* EXERCISES TO COMPLETE
• A. For each statement below, say whether it agrees with the bond revocation excerpt. Answer yes or no, and quote the exact words of the excerpt that decide it.
(i) The Government maintains that Jefferson has not established a right to call witnesses.
(ii) The reference to the 3142(g) factors appears in both subsection (A) and subsection (B) of Section 3148(b)(2).
(iii) The Court's decision would differ if the clear and convincing standard applied instead of a preponderance of the evidence.
• B. In one to three sentences, explain why, according to the bond revocation excerpt, United States v. Storme does not require a court to consider the 3142(g) factors when making findings under Section 3148(b)(2)(B) alone.
• C. Reproduce word for word the part of the bond revocation excerpt from "The Court in" to "Id. at 1083.".

Jefferson argues that he was “denied due process when the Court did not allow him to call a witness to testify or to proffer at the revocation hearing.” Dkt. No. 123 at 8. He also contends that “the Court prevented testimony and a proffer on the relevant factors”-i.e., the 18 U.S.C. § 3142(g) factors-“during the defense presentation.” Dkt. No. 141 at 3. Specifically, although Judge Peterson determined that if she found under 3148(b)(2)(B) “that [Jefferson] is unlikely to abide by the bond conditions, [she] d[id]n't even have to address 3142(g),” Dkt. No. 123-1 at 10-11; see also id. at 13-14, Jefferson argues that Section 3148(b)(2)(B) requires consideration of the 3142(g) factors. Dkt. No. 123 at 10-11; see also Dkt. No. 123-1 at 11 (“MR GEIST: I think 3142(g) refers to both (a) and (b), and so that's why it's important. It would be -- I think that reference would go to both, and that's our position.”). The Government responds that (1) the bond revocation hearing before Judge Peterson did not deprive Jefferson of his due process rights because he provided evidence “by way of proffer and much of the information his defense wanted to discuss was otherwise before the Court as provided by the government, i.e., Jane Doe's various statements,” and (2) Jefferson has not established a right to call witnesses. Dkt. No 133 at 2-3.

Judge Peterson did not err: Section 3148(b)(2)(B) does not require consideration of the 3142(g) factors. Where, as here, a defendant admits to violating a supervised release condition, id. § 3148(b)(1), the court may revoke his bond upon finding by a preponderance of the evidence that either (A) “there is no condition or combination of conditions of release that will assure that the person will not flee or pose a danger to the safety of any other person or the community,” considering the 18 U.S.C. § 3142(g) factors; or (B) “the person is unlikely to abide by any condition or combination of conditions of release.” Id. § 3148(b)(2). The statutory language is unambiguous; the reference to the 3142(g) factors is in subsection (A) only. The analysis in United States v. Storme, 83 F.4th 1078, 1082 (7th Cir. 2023) does not counsel otherwise, but to the extent it does, the opinion is not binding and provides no reasoning as to why a district court must consider the 3142(g) factors when making findings under Section 3148(b)(2)(B) only. Indeed:

As described above, Section 3148(b)(2) does not specify the standard of proof required, but the Court assumes without deciding that a preponderance of evidence standard applies. See Desmond, 2023 WL 4052415, at *2 n.2. The Court notes that its decision would be the same under that standard and the clear and convincing standard; the evidence in the record demonstrates by clear and convincing evidence that Jefferson is unlikely to abide by any condition or combination of conditions of release. See, e.g., Dkt. No. 120 at 3 (“At the October 22, 2024, hearing, Mr. Jefferson admitted to having direct contact with Jane Doe at least 57 times since or on about December 25, 2023.”).

The Court in Storme first found that Section 3148(b)(2)(B) was not satisfied, and therefore proceeded to address the 3142(g) factors only in the context of addressing whether Section 3148(b)(2)(A) was satisfied. Id. at 1083.

* EXCERPTED DATA
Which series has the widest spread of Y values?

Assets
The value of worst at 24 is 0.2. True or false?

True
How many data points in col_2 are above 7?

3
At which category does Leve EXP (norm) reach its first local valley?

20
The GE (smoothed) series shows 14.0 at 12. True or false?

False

* * *

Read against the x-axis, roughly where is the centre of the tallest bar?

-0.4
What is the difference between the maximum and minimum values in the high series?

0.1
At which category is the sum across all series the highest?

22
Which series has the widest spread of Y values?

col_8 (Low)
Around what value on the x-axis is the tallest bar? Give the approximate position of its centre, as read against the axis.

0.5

* RESPONSES IN ORDER
• A.
(i) Yes: "(2) Jefferson has not established a right to call witnesses."
(ii) No: "the reference to the 3142(g) factors is in subsection (A) only."
(iii) No: "The Court notes that its decision would be the same under that standard and the clear and convincing standard"

• B. In Storme, the court first found that Section 3148(b)(2)(B) was not satisfied. It therefore addressed the 3142(g) factors only when deciding whether Section 3148(b)(2)(A) was satisfied. Even if the opinion did suggest otherwise, it is not binding and gives no reasoning for requiring those factors under subsection (B) alone.

• C.
The Court in Storme first found that Section 3148(b)(2)(B) was not satisfied, and therefore proceeded to address the 3142(g) factors only in the context of addressing whether Section 3148(b)(2)(A) was satisfied. Id. at 1083.